GIVEN RECORDS Block Start
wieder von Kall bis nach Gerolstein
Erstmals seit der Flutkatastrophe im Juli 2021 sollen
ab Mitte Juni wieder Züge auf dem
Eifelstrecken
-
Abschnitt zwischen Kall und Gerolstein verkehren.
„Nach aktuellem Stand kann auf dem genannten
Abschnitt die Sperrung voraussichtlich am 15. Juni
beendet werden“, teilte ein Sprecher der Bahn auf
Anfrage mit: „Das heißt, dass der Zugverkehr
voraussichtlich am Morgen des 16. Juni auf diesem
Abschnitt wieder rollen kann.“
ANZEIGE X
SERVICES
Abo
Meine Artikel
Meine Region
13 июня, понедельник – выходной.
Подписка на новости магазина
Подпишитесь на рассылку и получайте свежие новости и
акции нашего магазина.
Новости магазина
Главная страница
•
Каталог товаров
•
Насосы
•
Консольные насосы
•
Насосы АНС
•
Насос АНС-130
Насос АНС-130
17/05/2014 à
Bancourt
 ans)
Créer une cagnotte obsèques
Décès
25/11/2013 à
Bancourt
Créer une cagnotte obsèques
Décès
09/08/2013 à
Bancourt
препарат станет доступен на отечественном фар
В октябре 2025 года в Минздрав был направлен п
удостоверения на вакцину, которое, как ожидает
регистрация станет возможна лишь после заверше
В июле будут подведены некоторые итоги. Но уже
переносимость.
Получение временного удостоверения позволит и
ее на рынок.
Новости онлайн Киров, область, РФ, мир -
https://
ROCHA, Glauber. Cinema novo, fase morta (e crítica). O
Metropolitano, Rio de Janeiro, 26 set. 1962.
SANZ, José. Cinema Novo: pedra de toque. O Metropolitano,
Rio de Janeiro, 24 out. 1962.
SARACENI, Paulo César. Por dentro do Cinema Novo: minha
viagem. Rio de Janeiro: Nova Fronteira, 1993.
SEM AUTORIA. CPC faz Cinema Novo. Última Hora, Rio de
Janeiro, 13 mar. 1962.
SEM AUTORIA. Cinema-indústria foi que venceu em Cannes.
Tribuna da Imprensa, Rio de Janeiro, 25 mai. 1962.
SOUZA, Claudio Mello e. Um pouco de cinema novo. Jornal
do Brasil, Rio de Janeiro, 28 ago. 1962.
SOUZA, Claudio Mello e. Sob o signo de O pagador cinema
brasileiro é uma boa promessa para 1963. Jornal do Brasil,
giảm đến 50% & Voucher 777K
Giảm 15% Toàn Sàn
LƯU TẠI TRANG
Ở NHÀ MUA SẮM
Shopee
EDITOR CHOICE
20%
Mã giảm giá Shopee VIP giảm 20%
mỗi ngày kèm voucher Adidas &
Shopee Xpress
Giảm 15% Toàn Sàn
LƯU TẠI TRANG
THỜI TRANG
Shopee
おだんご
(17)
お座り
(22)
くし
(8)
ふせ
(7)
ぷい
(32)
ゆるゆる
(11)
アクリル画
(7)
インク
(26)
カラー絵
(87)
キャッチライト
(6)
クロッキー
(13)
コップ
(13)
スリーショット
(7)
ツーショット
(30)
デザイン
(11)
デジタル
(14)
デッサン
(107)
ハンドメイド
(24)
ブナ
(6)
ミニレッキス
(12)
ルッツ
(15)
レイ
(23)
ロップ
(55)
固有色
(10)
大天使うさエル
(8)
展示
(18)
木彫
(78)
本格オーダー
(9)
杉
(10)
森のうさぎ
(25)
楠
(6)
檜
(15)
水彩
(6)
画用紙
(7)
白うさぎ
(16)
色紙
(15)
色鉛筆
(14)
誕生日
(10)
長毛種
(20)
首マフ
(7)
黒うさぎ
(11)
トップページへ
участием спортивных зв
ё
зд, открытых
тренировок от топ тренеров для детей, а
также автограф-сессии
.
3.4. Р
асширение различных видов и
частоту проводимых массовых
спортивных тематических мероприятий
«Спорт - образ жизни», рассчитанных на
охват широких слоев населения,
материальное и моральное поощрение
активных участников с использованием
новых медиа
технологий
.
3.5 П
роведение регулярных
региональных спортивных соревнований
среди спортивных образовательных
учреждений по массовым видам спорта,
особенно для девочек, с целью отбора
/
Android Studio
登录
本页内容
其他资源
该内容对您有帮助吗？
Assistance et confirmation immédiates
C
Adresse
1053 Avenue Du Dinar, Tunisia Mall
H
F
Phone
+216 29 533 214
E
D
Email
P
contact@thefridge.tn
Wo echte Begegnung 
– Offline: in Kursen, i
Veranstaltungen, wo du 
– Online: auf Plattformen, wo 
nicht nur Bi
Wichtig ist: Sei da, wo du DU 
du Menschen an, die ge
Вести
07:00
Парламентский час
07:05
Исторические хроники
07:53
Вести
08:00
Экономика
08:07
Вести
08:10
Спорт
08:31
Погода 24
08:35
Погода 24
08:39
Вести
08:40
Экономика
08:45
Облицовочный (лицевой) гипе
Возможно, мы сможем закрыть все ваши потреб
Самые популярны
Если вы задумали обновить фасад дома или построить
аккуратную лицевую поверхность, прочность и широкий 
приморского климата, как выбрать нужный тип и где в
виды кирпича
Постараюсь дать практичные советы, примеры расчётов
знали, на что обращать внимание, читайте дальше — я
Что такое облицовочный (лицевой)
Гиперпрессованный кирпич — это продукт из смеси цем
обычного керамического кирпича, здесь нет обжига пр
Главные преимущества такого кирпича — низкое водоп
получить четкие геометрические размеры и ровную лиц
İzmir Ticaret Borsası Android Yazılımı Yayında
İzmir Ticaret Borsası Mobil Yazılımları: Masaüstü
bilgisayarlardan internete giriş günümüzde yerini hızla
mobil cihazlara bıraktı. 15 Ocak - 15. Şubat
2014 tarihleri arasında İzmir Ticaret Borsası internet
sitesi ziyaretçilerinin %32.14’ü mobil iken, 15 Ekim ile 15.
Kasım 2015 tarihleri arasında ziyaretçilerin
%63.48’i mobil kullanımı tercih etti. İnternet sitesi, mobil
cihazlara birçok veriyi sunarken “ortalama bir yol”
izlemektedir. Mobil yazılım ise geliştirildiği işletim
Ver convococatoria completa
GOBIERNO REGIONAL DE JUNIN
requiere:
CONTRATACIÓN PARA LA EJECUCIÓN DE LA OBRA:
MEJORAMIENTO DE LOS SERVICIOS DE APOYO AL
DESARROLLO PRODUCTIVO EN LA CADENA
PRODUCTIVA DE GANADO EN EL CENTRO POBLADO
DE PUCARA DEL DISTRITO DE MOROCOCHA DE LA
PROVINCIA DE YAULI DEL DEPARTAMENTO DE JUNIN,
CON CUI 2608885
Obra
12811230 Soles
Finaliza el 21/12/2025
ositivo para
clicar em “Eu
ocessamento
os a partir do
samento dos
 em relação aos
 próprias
GIVEN RECORDS Block End
Would you copy every line of the entries that includes the word "Ticaret"?

- ANSWER AREA:
İzmir Ticaret Borsası Android Yazılımı Yayında
İzmir Ticaret Borsası Mobil Yazılımları: Masaüstü
2014 tarihleri arasında İzmir Ticaret Borsası internet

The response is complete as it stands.